Dosyanın incelenmesinden, söz konusu ödeme emrinin dayanağını oluşturan, asıl borçlu ... İşletmecilik ve Tic. A.Ş.ye (Eski Ünvanı ... İşletmecilik ve Tic. Ltd. Ş.ti.ne) ait amme alacağının tahsili imkanı kalmadığından bahisle davacı adına kanuni temsilci sıfatıyla düzenlenen … tarih ve … ve … sayılı ödeme emirlerinin iptali istemiyle açılan davada, Mahkemece; belirtilen gerekçe ile davanın reddine ve ... Vergi Dava Dairesince de istinaf isteminin reddine karar verilmiş ise de asıl borçlu şirket tarafından, 100 sayılı Katma Değer Vergisi Genel Tebliğinin, "A-İhraç Malı Taşıyan Araçlara Yapılacak Motorin Teslimlerinde Katma Değer Vergisi İstisnası" başlıklı bölümünün 5. fıkrasında yer alan "...11 sayılı Özel Tüketim Vergisi Genel Tebliğinde belirtilen bayiler tarafından yine aynı Genel Tebliğ kapsamında yapılacak motorin teslimleri girmektedir." ibaresinin iptali ile bu düzenlemeye göre 2008/4 dönemi için re'sen tarh edilen bir kat vergi ziyaı cezalı katma değer vergisinin kaldırılması istemiyle açılan davada, Danıştay Dördüncü Dairesinin 30/01/2014 tarih ve E:2009/2454 ve K:2014/478 sayılı davanın reddine dair kararına karşı Anayasa Mahkemesine yapılan 2016/3675 sayılı bireysel başvuruda 03/11/2020 tarihinde Anayasanın 36. maddesinde güvence altına alınan mülkiyet hakkının ihlal edildiğine karar verilmiştir. Bunun üzerine, anılan Anayasa Mahkemesi kararı gereğince yeniden yargılama yapılarak dava konusu ödeme emrinin de içeriğinde yer alan 2008/4 dönemi vergi ziyaı cezalı katma değer vergisinin Danıştay Dördüncü Dairesinin 23/03/2021 tarih ve E:2021/1323, K:2021/1785 sayılı kararıyla kaldırılmasına karar verilmiştir.

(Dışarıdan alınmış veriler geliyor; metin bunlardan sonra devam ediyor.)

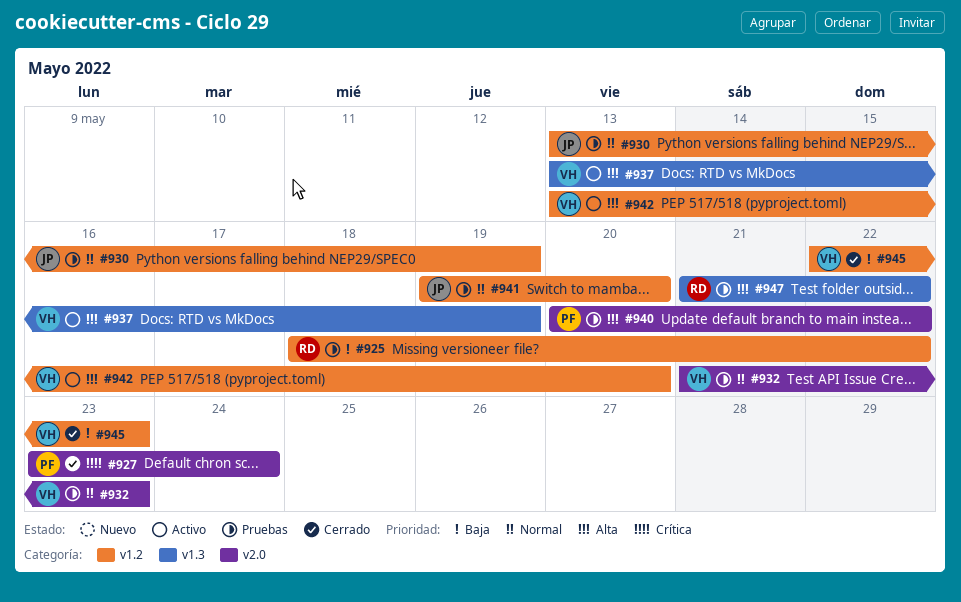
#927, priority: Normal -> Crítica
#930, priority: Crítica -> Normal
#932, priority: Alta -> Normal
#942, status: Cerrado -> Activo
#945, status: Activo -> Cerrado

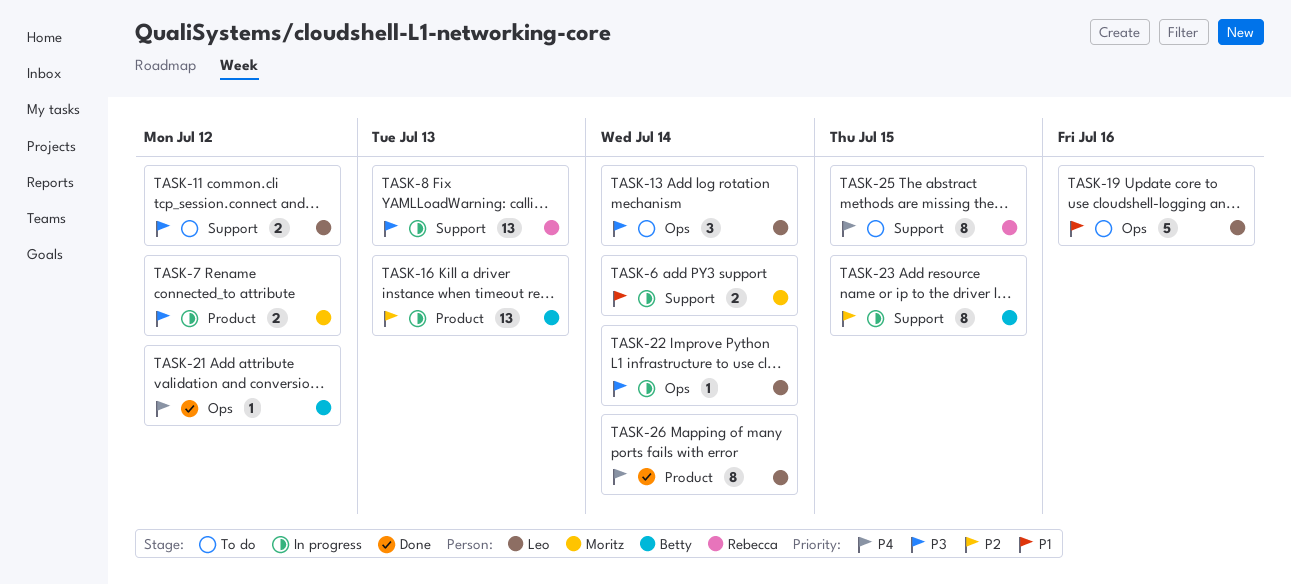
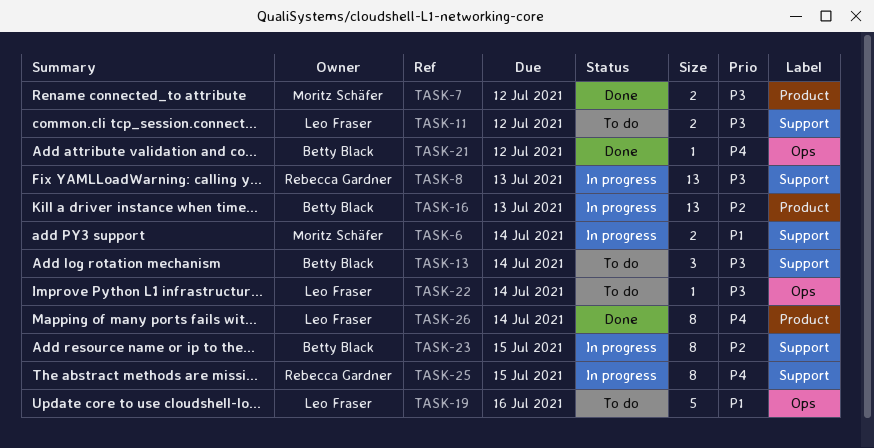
TASK-7, status: In progress -> Done
TASK-13, owner: Leo Fraser -> Betty Black
TASK-13, label: Ops -> Support
TASK-22, status: In progress -> To do
TASK-25, status: To do -> In progress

Yukarıda yer verilen açıklamalar bir arada değerlendirildiğinde, Mahkemece dava konusu ödeme emri hakkında değişen bu hukuki duruma göre yeniden değerlendirilerek, diğer taraftan ödeme emirleri içeriğine bakıldığında … ve … sayılı dava konusu ödeme emri konusu borçların aynı nitelikte olduğu görüldüğünden mükerreren düzenlenip düzenlenmediği hususu da araştırılarak bir karar verilmesi gerektiği sonucuna ulaşılmıştır.
Bu nedenle, kanuni temsilci sıfatıyla davacı adına düzenlenen dava konusu ödeme emri içeriğinde yer alan borcun dayanağını oluşturan asıl borçlu şirket adına re'sen tarh edilen vergi ziyaı cezalı tarhiyatın ortadan kalktığı anlaşıldığından davacının ilgili dönemde ortak olarak sorumluluğu bulunup bulunmadığı hususları ile söz konusu Danıştay Dördüncü Dairesi kararıyla birlikte değerlendirilerek yeniden bir karar verilmesi gerektiğinden, Vergi Mahkemesi kararında hukuki isabet görülmemiştir.
KARAR SONUCU :
Açıklanan nedenlerle;
1. Temyiz isteminin kabulüne,
2. Temyize konu ... Bölge İdare Mahkemesi ... Vergi Dava Dairesinin … tarih ve E:…, K:… sayılı kararının BOZULMASINA,
3. Yeniden bir karar verilmek üzere dosyanın anılan Vergi Dava Dairesine gönderilmesine, 08/04/2021 tarihinde oybirliğiyle karar verildi.